On June 6, 2012, the OECD released two discussion drafts and a consultation paper on proposed revisions to its transfer pricing guidelines. The documents include discussion drafts on the transfer pricing aspects of intangibles, and on proposed revisions to the safe harbours section of the Transfer Pricing Guidelines (TPG), in addition to a consultation on certain transfer pricing timing issues. According to the OECD, the current guidance in the TPG "has a somewhat negative tone regarding transfer pricing safe harbours" which does not accurately reflect the practice of OECD member countries, a number of which have adopted transfer pricing safe harbour provisions. Also, it says, the current guidance is largely silent with regard to the possibility of a bilateral agreement establishing a safe harbour, even though some countries have favourable experience with such bilateral agreements.
In November 2012, the OECD held a summit with transfer pricing experts from governments and 100 private sector representatives to consider transfer pricing issues raised in discussion drafts on Intangibles, Safe Harbors and Timing Issues published in June. Almost 1,400 pages of comments were received by the OECD on these topics, including 132 comment letters from business representatives. The OECD Committee on Fiscal Affairs intends to release final guidance on safe harbor provisions and a revised discussion draft on intangibles in 2013.

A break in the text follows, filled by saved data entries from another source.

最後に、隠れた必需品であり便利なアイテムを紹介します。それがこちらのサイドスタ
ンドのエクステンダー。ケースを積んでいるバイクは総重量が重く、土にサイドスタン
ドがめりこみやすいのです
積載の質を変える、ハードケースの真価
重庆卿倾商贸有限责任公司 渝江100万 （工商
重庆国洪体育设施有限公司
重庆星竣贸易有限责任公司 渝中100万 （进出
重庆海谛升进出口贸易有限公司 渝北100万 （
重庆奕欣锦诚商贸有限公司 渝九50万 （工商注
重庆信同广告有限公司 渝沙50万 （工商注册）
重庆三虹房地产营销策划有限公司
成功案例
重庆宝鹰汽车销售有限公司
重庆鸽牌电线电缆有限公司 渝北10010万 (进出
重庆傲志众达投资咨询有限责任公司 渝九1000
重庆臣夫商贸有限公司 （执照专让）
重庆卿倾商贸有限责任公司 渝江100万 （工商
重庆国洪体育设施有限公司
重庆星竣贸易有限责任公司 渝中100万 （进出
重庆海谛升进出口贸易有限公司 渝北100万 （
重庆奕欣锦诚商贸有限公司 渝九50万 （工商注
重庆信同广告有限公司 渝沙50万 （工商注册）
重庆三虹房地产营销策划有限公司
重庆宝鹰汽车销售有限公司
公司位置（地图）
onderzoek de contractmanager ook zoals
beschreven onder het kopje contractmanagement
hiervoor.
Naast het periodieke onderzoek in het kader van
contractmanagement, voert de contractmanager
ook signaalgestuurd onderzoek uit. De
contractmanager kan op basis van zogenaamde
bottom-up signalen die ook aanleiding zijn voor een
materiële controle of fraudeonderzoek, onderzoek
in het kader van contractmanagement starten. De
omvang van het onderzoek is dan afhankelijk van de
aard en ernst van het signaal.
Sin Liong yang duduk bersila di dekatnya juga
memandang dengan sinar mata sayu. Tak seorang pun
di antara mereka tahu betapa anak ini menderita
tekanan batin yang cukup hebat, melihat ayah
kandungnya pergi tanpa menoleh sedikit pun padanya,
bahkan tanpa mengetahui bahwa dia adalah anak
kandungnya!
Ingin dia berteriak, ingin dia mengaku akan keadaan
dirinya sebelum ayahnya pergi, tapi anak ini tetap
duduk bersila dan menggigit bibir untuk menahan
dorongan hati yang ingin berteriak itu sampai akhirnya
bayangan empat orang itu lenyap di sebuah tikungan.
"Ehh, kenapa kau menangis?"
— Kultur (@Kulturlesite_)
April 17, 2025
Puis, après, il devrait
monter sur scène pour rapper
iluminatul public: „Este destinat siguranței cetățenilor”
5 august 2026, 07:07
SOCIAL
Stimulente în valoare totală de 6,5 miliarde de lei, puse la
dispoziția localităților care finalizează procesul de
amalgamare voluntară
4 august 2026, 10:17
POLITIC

Delegates agreed that during the coming year the Global Forum would carry out a transfer pricing risk assessment, developing a detailed "how-to" manual which will establish good practices for governments when they assess transfer pricing risk at the beginning of an audit. This culminated in the release of a new draft Handbook on Transfer Pricing Risk Assessment on April 30, 2013, which aims to set out clear and detailed steps national authorities can take to assess the transfer pricing risk presented by an individual taxpayer's operations. According to the OECD, it is intended to be sufficiently detailed to serve as a manual, for both developing and developed countries, that can be followed by nations when developing their own risk assessment approaches.

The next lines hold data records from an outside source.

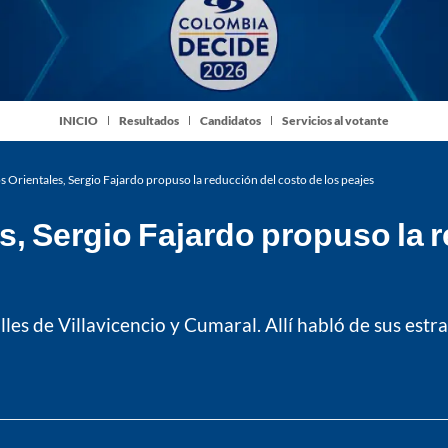
INICIO
Resultados
Candidatos
Servicios al votante
s Orientales, Sergio Fajardo propuso la reducción del costo de los peajes
s, Sergio Fajardo propuso la r
es de Villavicencio y Cumaral. Allí habló de sus estrat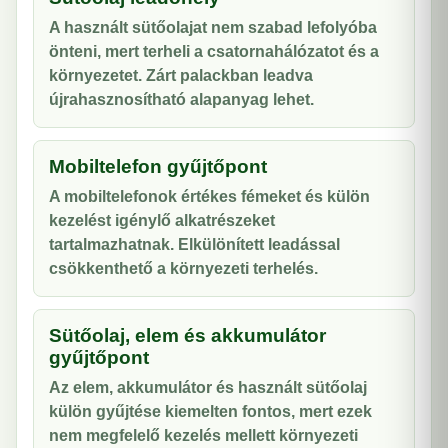
A használt sütőolajat nem szabad lefolyóba
önteni, mert terheli a csatornahálózatot és a
környezetet. Zárt palackban leadva
újrahasznosítható alapanyag lehet.
Mobiltelefon gyűjtőpont
A mobiltelefonok értékes fémeket és külön
kezelést igénylő alkatrészeket
tartalmazhatnak. Elkülönített leadással
csökkenthető a környezeti terhelés.
Sütőolaj, elem és akkumulátor
gyűjtőpont
Az elem, akkumulátor és használt sütőolaj
külön gyűjtése kiemelten fontos, mert ezek
nem megfelelő kezelés mellett környezeti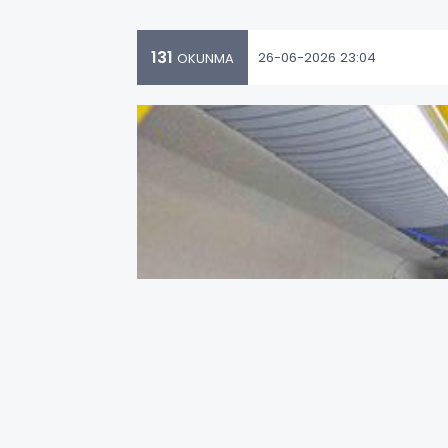
131
26-06-2026 23:04
OKUNMA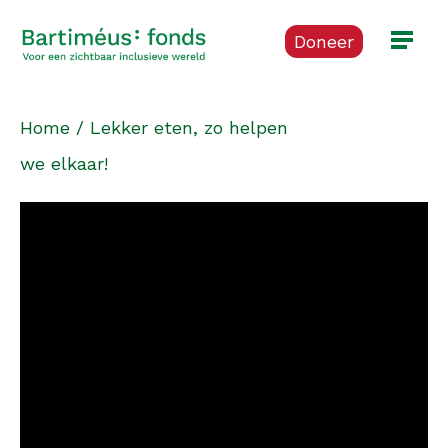
Doneer
Home
/
Lekker eten, zo helpen
we elkaar!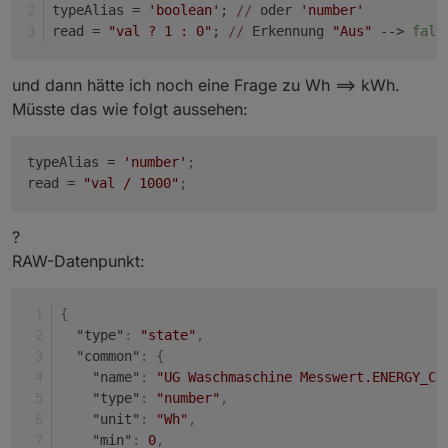
typeAlias = 
'boolean'
; 
//
 oder 
'number'
read = 
"val ? 1 : 0"
; 
//
 Erkennung 
"Aus"
 --> 
fals
und dann hätte ich noch eine Frage zu Wh ==> kWh.
Müsste das wie folgt aussehen:
typeAlias
 = 
'number'
;
read
 = 
"val / 1000"
;
?
RAW-Datenpunkt:
{
"type"
:
"state"
,
"common"
:
{
"name"
:
"UG Waschmaschine Messwert.ENERGY_CO
"type"
:
"number"
,
"unit"
:
"Wh"
,
"min"
:
0
,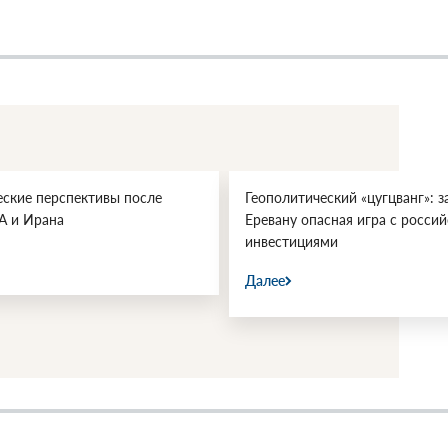
еские перспективы после
Геополитический «цугцванг»: з
А и Ирана
Еревану опасная игра с росси
инвестициями
Далее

So, in summary, the OECD's attempts to simplify transfer pricing rules are laudable. But with tax authorities diverting more resources into this area of compliance, it doesn't look as if things are suddenly about to get any easier for groups of companies with international operations. Indeed, tax experts are advising companies themselves to increase their own resources in this area, and engage with tax authorities as much as possible in order to avoid any nasty legal surprises.